Let’s have a look at the architecture of our discriminator:

# Summary of the discriminator
summary(Discriminator().cuda(), [(1, 64, 64), (1, 64, 64)])
----------------------------------------------------------------
        Layer (type)               Output Shape         Param #
================================================================
            Conv2d-1           [-1, 64, 32, 32]           1,216
         LeakyReLU-2           [-1, 64, 32, 32]               0
            Conv2d-3          [-1, 128, 16, 16]          73,856
         LeakyReLU-4          [-1, 128, 16, 16]               0
            Conv2d-5            [-1, 256, 8, 8]         295,168
         LeakyReLU-6            [-1, 256, 8, 8]               0
            Conv2d-7            [-1, 512, 4, 4]       1,180,160
         LeakyReLU-8            [-1, 512, 4, 4]               0
            Conv2d-9              [-1, 1, 1, 1]             513
================================================================
Total params: 1,550,913
Trainable params: 1,550,913
Non-trainable params: 0
----------------------------------------------------------------
Input size (MB): 64.00
Forward/backward pass size (MB): 1.88
Params size (MB): 5.92
Estimated Total Size (MB): 71.79
----------------------------------------------------------------

2.2 Training our conditional GAN

Now that we have created our generator and our discriminator, we have to train them on the dataset.

Notations

  • \(X_{T1}\): true T1 image;

  • \(X_{T2}\): true T2 image;

  • \(\tilde{X}_{T2}\): generated T2 image from \(X_{T1}\);

  • \(\hat{y}_{X}\): probability returned by the discriminator that the \({X}_{T2}\) is real;

  • \(\hat{y}_{\tilde{X}}\): probability returned by the discriminator that the \(\tilde{X}_{T2}\) is real.

Training the generator

The loss for the generator is the sum of:

  • the binary cross-entropy loss between the predicted probabilities of the generated images and positive labels,

  • the pixel-wise mean absolute error between the generated image and the true image.

For one sample, it is then:

\[ \ell_G = - \log(\hat{y}_{\tilde{X}}) + \lambda * \text{MAE}(X_{T2}, \tilde{X}_{T2}) \]

Training the discriminator

The loss for the generator is the mean of:

  • the binary cross-entropy loss between the predicted probabilities of the generated images and negative labels,

  • the binary cross-entropy loss between the predicted probabilities of the true images and positive labels.

For one sample, it is then:

\[ \ell_D = - 0.5 * \log(\hat{y}_{X}) - 0.5 * \log(1 - \hat{y}_{\tilde{X}}) \]

Training phase

The generator and the discriminator are trained simultaneously, which makes the training phase look like this:

# For each epoch

    # For each batch

        # Generate fake images for all the images in this batch

        # Compute the loss for the generator and perform one optimization step

        # Compute the loss for the discriminator and perform one optimization step
Exercise: We provide below a template to train our conditional GAN on the dataset.
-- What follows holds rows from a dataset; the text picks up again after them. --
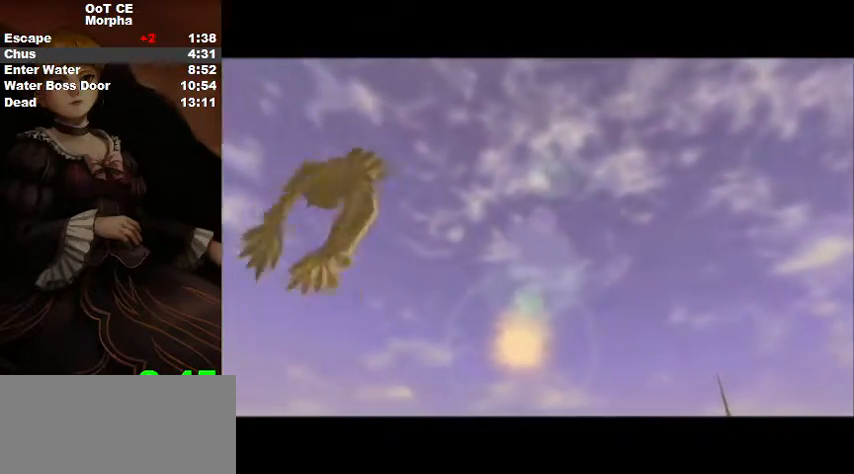
{"buttons": [], "left_stick": "right", "right_stick": "center", "events": []}
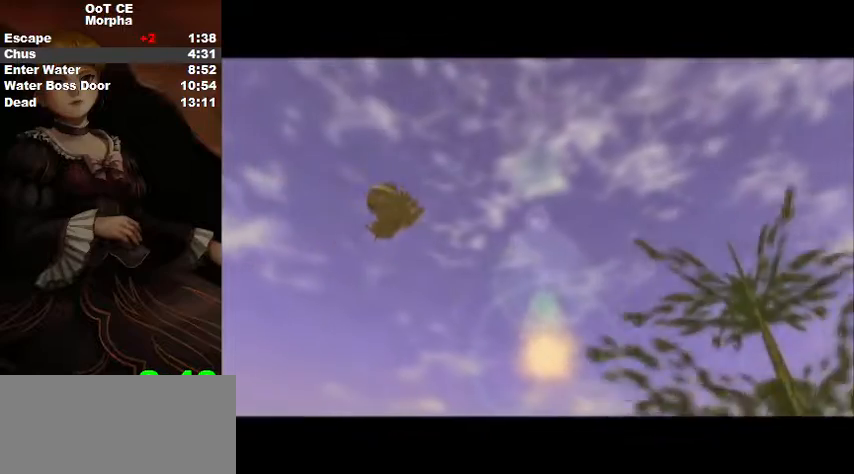
{"buttons": [], "left_stick": "right", "right_stick": "center", "events": []}
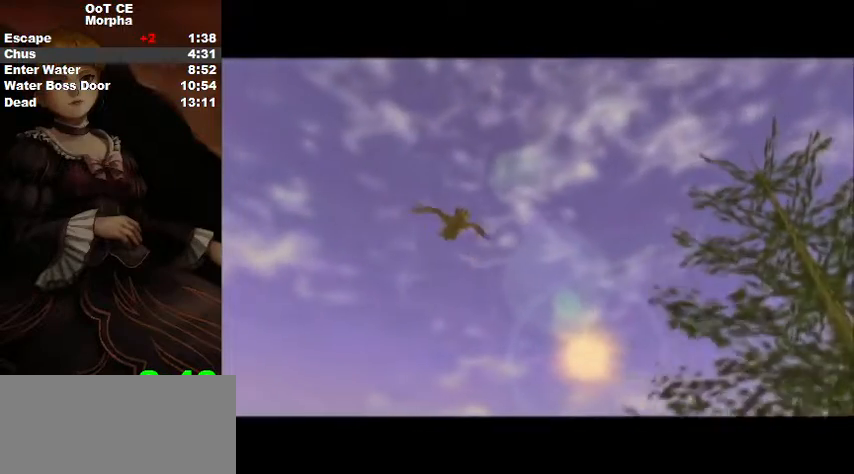
{"buttons": [], "left_stick": "right", "right_stick": "center", "events": []}
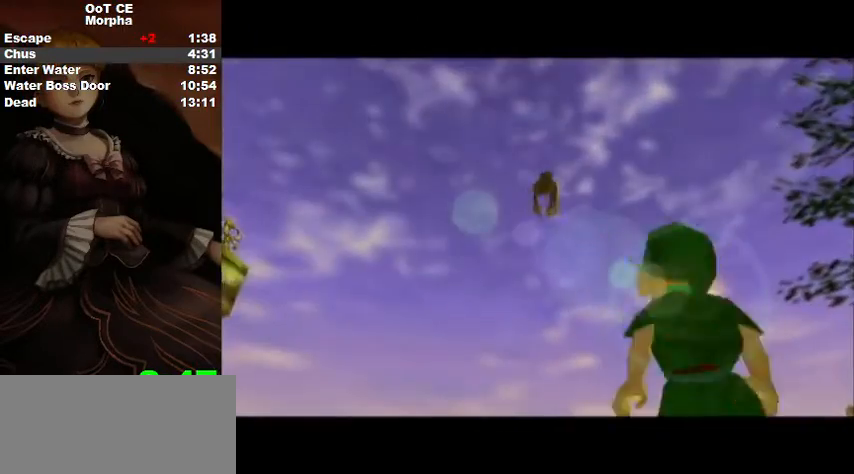
{"buttons": [], "left_stick": "up-right", "right_stick": "center", "events": [[100, "A", "down"], [233, "A", "up"], [267, "L1", "down"], [333, "left_stick", "up-right"], [367, "L1", "up"]]}
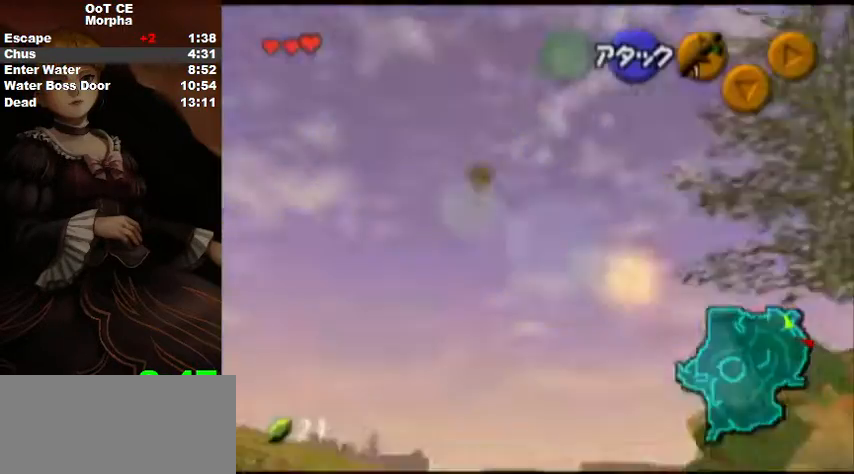
{"buttons": ["A"], "left_stick": "up", "right_stick": "center", "events": [[167, "left_stick", "up"], [467, "A", "down"]]}
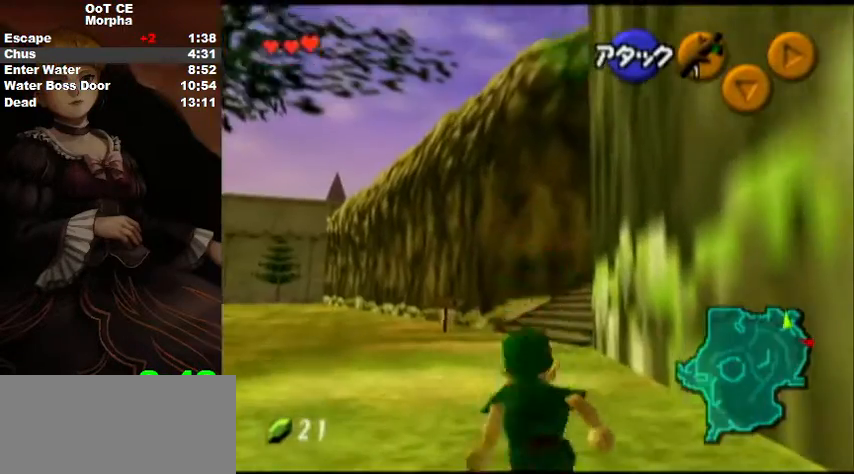
{"buttons": [], "left_stick": "up", "right_stick": "center", "events": [[67, "A", "up"]]}
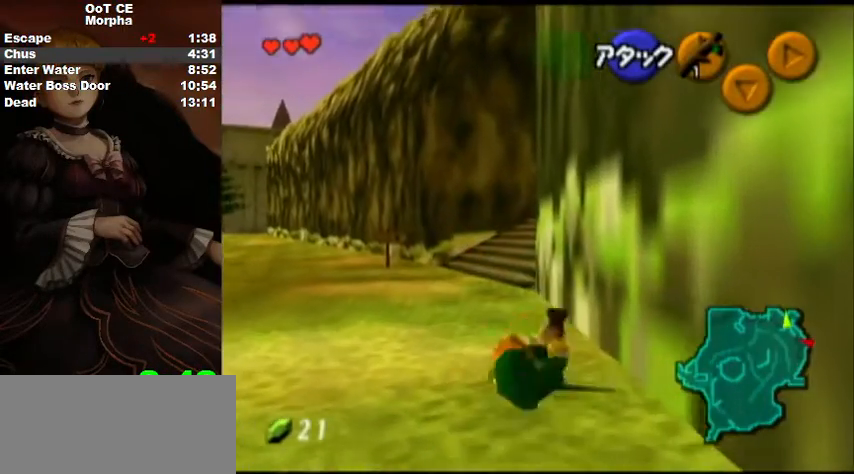
{"buttons": [], "left_stick": "up", "right_stick": "center", "events": [[233, "A", "down"], [367, "A", "up"]]}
Fill in the missing parts.
def train_cgan(train_loader, test_loader, num_epoch=500,
               lr=0.0001, beta1=0.9, beta2=0.999):
    """Train a conditional GAN.

    Args:
        train_loader: (DataLoader) a DataLoader wrapping a the training dataset
        test_loader: (DataLoader) a DataLoader wrapping a the test dataset
        num_epoch: (int) number of epochs performed during training
        lr: (float) learning rate of the discriminator and generator Adam optimizers
        beta1: (float) beta1 coefficient of the discriminator and generator Adam optimizers
        beta2: (float) beta1 coefficient of the discriminator and generator Adam optimizers

    Returns:
        generator: (nn.Module) the trained generator
    """

    cuda = True if torch.cuda.is_available() else False
    print(f"Using cuda device: {cuda}")  # check if GPU is used

    # Tensor type (put everything on GPU if possible)
    Tensor = torch.cuda.FloatTensor if cuda else torch.FloatTensor

    # Output folder
    if not os.path.exists("./images/cgan"):
        os.makedirs("./images/cgan")

    # Loss functions
    criterion_GAN = torch.nn.BCEWithLogitsLoss()  # A loss adapted to binary classification like torch.nn.BCEWithLogitsLoss
    criterion_pixelwise = torch.nn.L1Loss()  # A loss for a voxel-wise comparison of images like torch.nn.L1Loss

    lambda_GAN = 1.  # Weights criterion_GAN in the generator loss
    lambda_pixel = 1.  # Weights criterion_pixelwise in the generator loss

    # Initialize generator and discriminator
    generator = GeneratorUNet()
    discriminator = Discriminator()

    if cuda:
        generator = generator.cuda()
        discriminator = discriminator.cuda()
        criterion_GAN.cuda()
        criterion_pixelwise.cuda()

    # Optimizers
    optimizer_generator = torch.optim.Adam(
        generator.parameters(), lr=lr, betas=(beta1, beta2))
    optimizer_discriminator = torch.optim.Adam(
        discriminator.parameters(), lr=lr, betas=(beta1, beta2))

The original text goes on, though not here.